Instruções >> Reproduza o trecho do texto sobre as guias eletrônicas de resíduos de "Como o PÚBLICO" a "a fazê-lo online.", alterando "online" para "em formato digital".

Excerto selecionado >>

Operadores de resíduos ameaçam queixar-se à Comissão Europeia

Municípios estão isentos da emissão das novas guias electrónicas ao contrário dos privados que gerem resíduos. Apoger, uma das associações do sector, queixa-se de desigualdade e diz que estão em causa investimentos e empregos.

Foto
A partir de Janeiro, entidades gestoras de resíduos passam a ter de preencher guias electrónicas Enric Vives-Rubio

A iminência da entrada em vigor das novas guias electrónicas de acompanhamento de resíduos, as e-GAR, está a deixar em polvorosa uma das associações do sector, a Apoger — Associação Portuguesa de Operadores de Gestão de Resíduos e Recicladores, cuja direcção ameaça mesmo apresentar uma queixa à Comissão Europeia. Em causa, dizem, está uma desigualdade de tratamento entre os municípios, que estão desobrigados de preencherem as e-GAR quando recolhem os resíduos urbanos, e os privados que operam com alguns destes resíduos, e que estão obrigados a usar as novas guias.

Como o PÚBLICO noticiou no mês passado, a partir de 1 de Janeiro cerca de 250 mil entidades que, por todo o país, estão envolvidas na produção, transporte e gestão de resíduos vão deixar de preencher guias de acompanhamento desses materiais em papel, as chamadas GAR, para passar a fazê-lo online.

Dados de origem >>
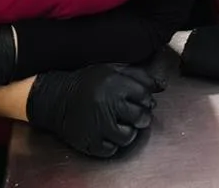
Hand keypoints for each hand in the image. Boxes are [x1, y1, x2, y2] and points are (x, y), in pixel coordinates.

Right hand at [27, 65, 162, 158]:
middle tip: (135, 114)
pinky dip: (113, 143)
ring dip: (129, 131)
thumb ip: (138, 76)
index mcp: (114, 84)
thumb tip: (162, 85)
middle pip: (139, 117)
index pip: (144, 96)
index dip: (146, 99)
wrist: (57, 98)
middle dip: (142, 116)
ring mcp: (98, 125)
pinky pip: (112, 149)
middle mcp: (107, 104)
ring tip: (121, 123)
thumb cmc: (87, 82)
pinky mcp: (90, 141)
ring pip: (128, 136)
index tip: (142, 101)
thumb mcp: (112, 70)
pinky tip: (108, 132)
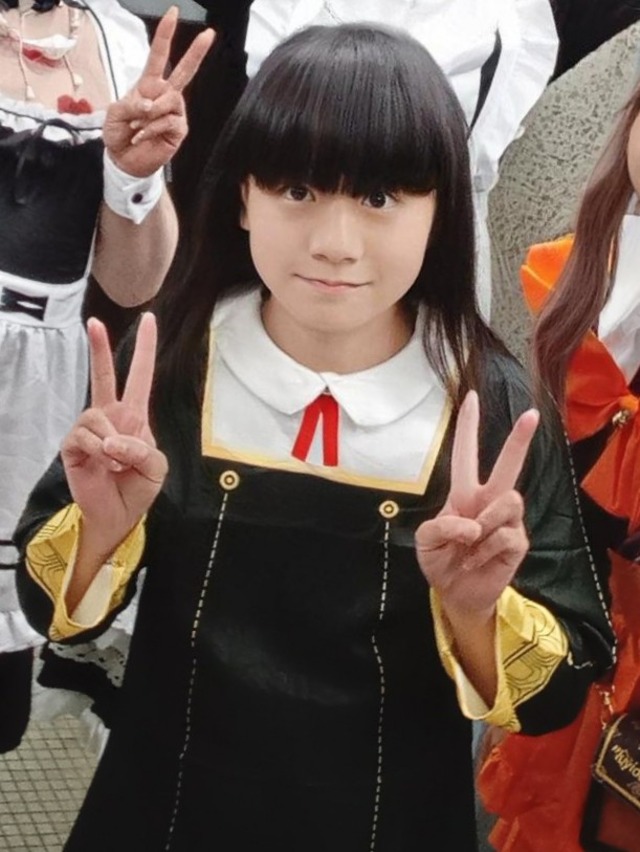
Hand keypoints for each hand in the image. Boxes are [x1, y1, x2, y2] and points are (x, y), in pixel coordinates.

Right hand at [61, 314, 166, 553]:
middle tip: (94, 322)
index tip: (148, 319)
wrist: (117, 515)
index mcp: (134, 417)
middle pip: (103, 376)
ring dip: (111, 441)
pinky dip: (98, 451)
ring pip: (95, 416)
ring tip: (116, 461)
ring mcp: (89, 430)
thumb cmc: (138, 488)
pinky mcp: (73, 446)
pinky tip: (103, 464)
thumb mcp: (156, 468)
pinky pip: (84, 437)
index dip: (145, 349)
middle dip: (99, 348)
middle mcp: (110, 416)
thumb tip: (112, 440)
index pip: (140, 377)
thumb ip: (143, 450)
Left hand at [103, 7, 214, 176]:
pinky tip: (142, 136)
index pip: (159, 56)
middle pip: (184, 71)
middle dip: (196, 52)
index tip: (173, 13)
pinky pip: (169, 121)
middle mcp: (165, 95)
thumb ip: (131, 103)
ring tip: (137, 125)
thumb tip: (149, 104)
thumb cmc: (119, 133)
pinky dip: (152, 128)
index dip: (165, 34)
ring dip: (150, 112)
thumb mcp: (115, 113)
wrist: (123, 160)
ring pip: (171, 100)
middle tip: (210, 34)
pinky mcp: (178, 130)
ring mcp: (175, 113)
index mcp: (149, 85)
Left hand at [415, 391, 538, 618]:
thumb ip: (440, 527)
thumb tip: (472, 526)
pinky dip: (484, 551)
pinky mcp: (518, 542)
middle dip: (519, 439)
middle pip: (508, 465)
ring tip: (471, 544)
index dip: (468, 426)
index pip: (467, 454)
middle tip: (531, 414)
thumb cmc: (440, 560)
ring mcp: (507, 521)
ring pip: (509, 499)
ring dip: (485, 522)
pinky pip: (506, 535)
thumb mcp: (425, 541)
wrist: (455, 594)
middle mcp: (488, 501)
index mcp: (464, 493)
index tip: (471, 397)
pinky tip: (476, 561)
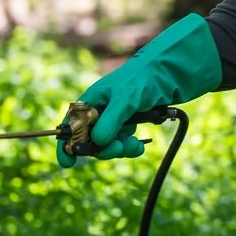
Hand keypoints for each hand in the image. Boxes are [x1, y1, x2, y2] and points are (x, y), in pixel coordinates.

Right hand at [56, 14, 222, 166]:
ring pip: (108, 145)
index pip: (70, 126)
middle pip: (90, 141)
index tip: (68, 162)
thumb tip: (97, 143)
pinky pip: (123, 143)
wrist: (169, 73)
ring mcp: (114, 119)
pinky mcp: (128, 124)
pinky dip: (130, 148)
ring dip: (119, 149)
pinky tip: (139, 146)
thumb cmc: (142, 79)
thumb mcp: (125, 99)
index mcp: (90, 102)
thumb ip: (110, 121)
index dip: (66, 145)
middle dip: (102, 149)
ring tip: (133, 145)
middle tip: (117, 149)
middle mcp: (99, 112)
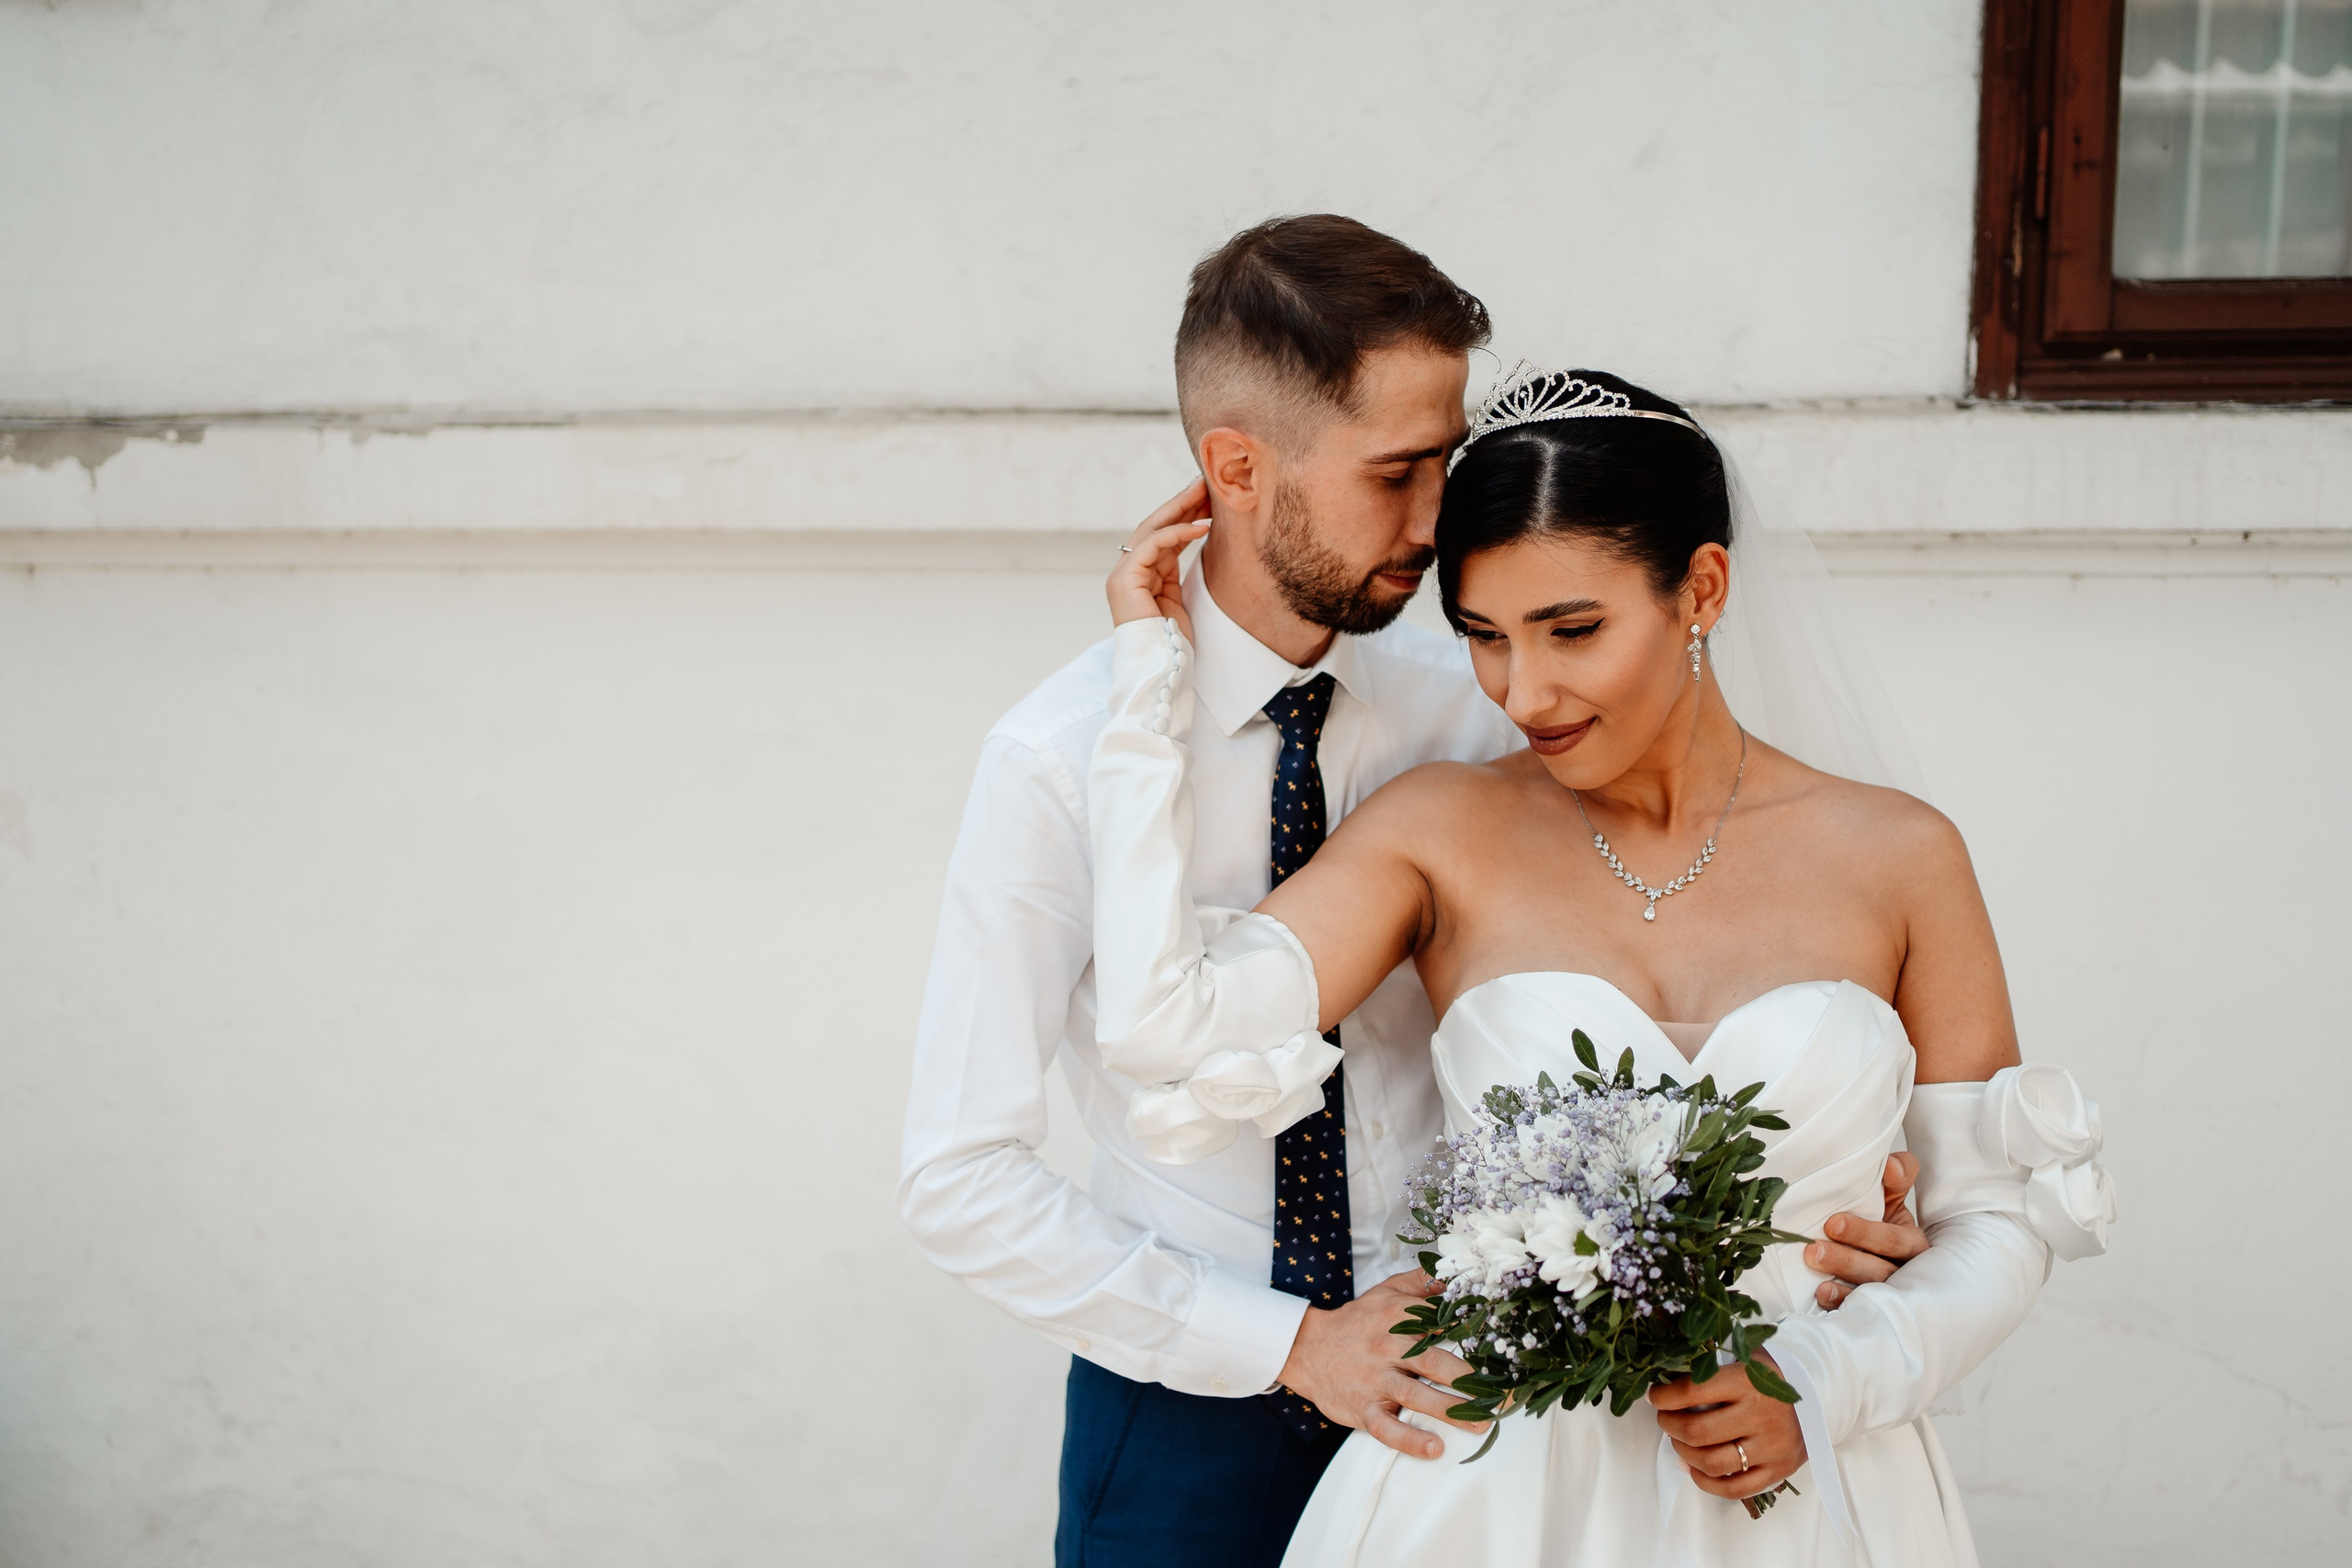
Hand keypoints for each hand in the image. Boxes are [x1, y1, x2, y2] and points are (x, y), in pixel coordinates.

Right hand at [1108, 478, 1211, 637]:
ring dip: (1181, 509)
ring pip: (1152, 530)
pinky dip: (1177, 533)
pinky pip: (1153, 545)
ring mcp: (1123, 574)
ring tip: (1205, 494)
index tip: (1207, 499)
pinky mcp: (1125, 579)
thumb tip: (1196, 539)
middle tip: (1205, 482)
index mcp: (1141, 575)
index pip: (1162, 536)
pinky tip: (1202, 526)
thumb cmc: (1173, 641)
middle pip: (1155, 527)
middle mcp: (1128, 571)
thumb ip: (1177, 569)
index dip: (1184, 515)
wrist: (1161, 667)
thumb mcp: (1179, 596)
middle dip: (1181, 503)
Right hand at [1276, 1269, 1486, 1459]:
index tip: (1502, 1352)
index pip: (1441, 1325)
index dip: (1473, 1337)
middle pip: (1433, 1362)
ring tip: (1482, 1423)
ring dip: (1451, 1411)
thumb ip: (1423, 1283)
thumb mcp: (1386, 1293)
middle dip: (1471, 1380)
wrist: (1306, 1348)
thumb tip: (1459, 1273)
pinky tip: (1434, 1448)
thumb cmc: (1356, 1322)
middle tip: (1504, 1396)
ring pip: (1415, 1396)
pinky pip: (1387, 1427)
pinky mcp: (1362, 1408)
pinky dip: (1410, 1440)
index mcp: (1396, 1318)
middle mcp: (1387, 1348)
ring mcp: (1374, 1380)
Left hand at [1648, 1354, 1804, 1500]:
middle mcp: (1761, 1415)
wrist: (1819, 1396)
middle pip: (1697, 1432)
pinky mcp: (1778, 1471)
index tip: (1655, 1396)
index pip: (1693, 1391)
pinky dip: (1704, 1482)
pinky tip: (1692, 1467)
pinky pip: (1733, 1489)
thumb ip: (1709, 1359)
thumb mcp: (1744, 1355)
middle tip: (1665, 1419)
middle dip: (1669, 1426)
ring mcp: (1771, 1447)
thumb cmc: (1768, 1375)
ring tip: (1679, 1441)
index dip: (1664, 1396)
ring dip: (1683, 1453)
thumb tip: (1665, 1367)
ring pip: (1711, 1463)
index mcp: (1748, 1381)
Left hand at [1809, 1151, 1927, 1308]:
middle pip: (1889, 1250)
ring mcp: (1888, 1288)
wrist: (1863, 1264)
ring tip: (1815, 1254)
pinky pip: (1857, 1305)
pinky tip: (1822, 1291)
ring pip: (1873, 1278)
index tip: (1868, 1193)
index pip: (1904, 1224)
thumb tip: (1892, 1166)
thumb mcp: (1888, 1200)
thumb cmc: (1875, 1225)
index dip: (1888, 1213)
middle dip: (1861, 1237)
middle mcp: (1905, 1265)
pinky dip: (1840, 1298)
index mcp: (1910, 1240)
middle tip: (1830, 1225)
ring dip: (1844, 1265)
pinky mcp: (1869, 1305)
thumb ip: (1894, 1177)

Resposta >>
Como o PÚBLICO noticiou no mês passado, a partir de 1 de Janeiro cerca de 250 mil entidades que, por todo o país, estão envolvidas na produção, transporte e gestão de resíduos vão deixar de preencher guias de acompanhamento desses materiais em papel, as chamadas GAR, para passar a fazê-lo em formato digital.